ATLANTA – Among younger patients newly diagnosed with chronic lymphocytic leukemia (CLL), treatment with a combination of chemotherapy and a molecularly targeted drug significantly improves response over what is typically seen with chemotherapy alone, according to an investigator-initiated multi-center phase II clinical trial.
“We’re combining the most potent chemotherapy regimen with a highly active novel agent, trying to develop an optimal regimen for younger patients,” said Matthew Davids, MD, MMSc, Associate Director, Center for Chronic Lymphocytic Leukemia, Dana-Farber Cancer Institute, who reported on the study in an oral presentation at the 59th American Society of Hematology (ASH) Annual Meeting and Exposition in Atlanta.
Patients in the trial, who were physically fit and 65 years of age or younger, first received up to six months of a combination of the targeted oral agent ibrutinib and FCR (fludarabine, cyclophosphamide, and rituximab) chemotherapy. This therapy combination has been a standard treatment for younger and physically fit patients with CLL. The patients then were given ongoing maintenance with ibrutinib.
All of the 35 people who received this “iFCR” combination responded to the treatment. At the conclusion of the chemotherapy portion of the treatment, 37% had achieved complete response with no detectable signs of minimal residual disease (MRD) in the bone marrow, compared to the 20% rate seen historically with FCR alone.
“More strikingly, over time these responses deepened in a substantial number of patients who continued on ibrutinib monotherapy as a maintenance strategy,” Davids said.
During the post-FCR ibrutinib maintenance period, the rate of MRD-negative complete response rose to 57%, with 83% showing MRD-negativity in the bone marrow. FCR is known to provide prolonged disease-free survival for many CLL patients with a mutated IGHV gene, but less durable responses for patients with unmutated IGHV. Even among trial participants with this higher-risk unmutated IGHV, 71% became MRD-negative in the bone marrow.
“As far as we know, that’s the highest rate anyone has ever reported for this group with any regimen in CLL,” Davids said.
While the average age of diagnosis in CLL is 72 years old, older patients often don’t tolerate FCR chemotherapy very well. This trial excluded those over 65 years of age.
“With older, frailer patients, in the past few years we’ve been moving away from chemotherapy and toward novel targeted oral agents such as ibrutinib alone or in combination with other novel agents,” he said.

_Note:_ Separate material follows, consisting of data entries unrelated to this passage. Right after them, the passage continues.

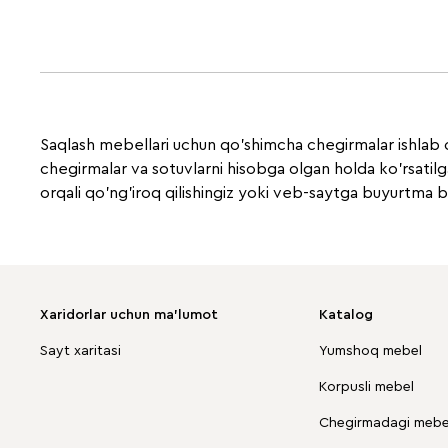
Saqlash mebellari uchun qo'shimcha chegirmalar ishlab c
chegirmalar va sotuvlarni hisobga olgan holda ko'rsatilg
orqali qo'ng'iroq qilishingiz yoki veb-saytga buyurtma 
Xaridorlar uchun ma'lumot
Katalog
Sayt xaritasi
Yumshoq mebel
Korpusli mebel
Chegirmadagi mebel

Approved by the Food & Drug Administration for the treatment of newly diagnosed CLL in 2016, ibrutinib targets a protein called BTK (Bruton Tyrosine Kinase) that CLL cells need to survive.
“Previous studies have demonstrated that when we use this agent alone, it’s very effective at controlling the disease but it doesn’t eradicate it,” Davids said. “A goal in our field now is to try to combine targeted agents such as ibrutinib with other drugs.”
Patients given iFCR treatment saw relatively low rates of infection and blood toxicities, which may have been due in part to mandatory preventive dosing with antimicrobial agents and growth factors that help to rebuild populations of white blood cells after chemotherapy. Other research has suggested that ibrutinib itself might also help CLL patients restore their immunity, although this theory requires further study, Davids said.
To date, the iFCR trial has been carried out at Dana-Farber, Massachusetts General Hospital Cancer Center, and Duke University Medical Center. The study is now being expanded with a goal of recruiting 50 more patients, with support from the Blood Cancer Research Partnership, a research consortium started with a grant from the Leukemia and Lymphoma Society that Davids co-directs. In this new cohort, patients will stop getting ibrutinib after two years of maintenance if they are MRD-negative in the bone marrow, Davids said. He hopes that a phase III clinical study will eventually be launched to compare the iFCR regimen to standard of care in younger CLL patients.
Trial funding came from Pharmacyclics, which makes ibrutinib. Other contributors to the research from Dana-Farber included Haesook Kim, PhD; Jad Bsat, BA; Alexandra Savell, BS; Karen Francoeur, RN; Caron Jacobson, MD; Samuel Ng, MD, PhD; Ann LaCasce, MD, MSc; David Fisher, MD; and Jennifer Brown, MD, PhD. Ephraim Hochberg, MD; Ronald Takvorian, MD; and Jeremy Abramson, MD, MMSc, of Massachusetts General Hospital also contributed, as did Danielle Brander, MD of Duke University.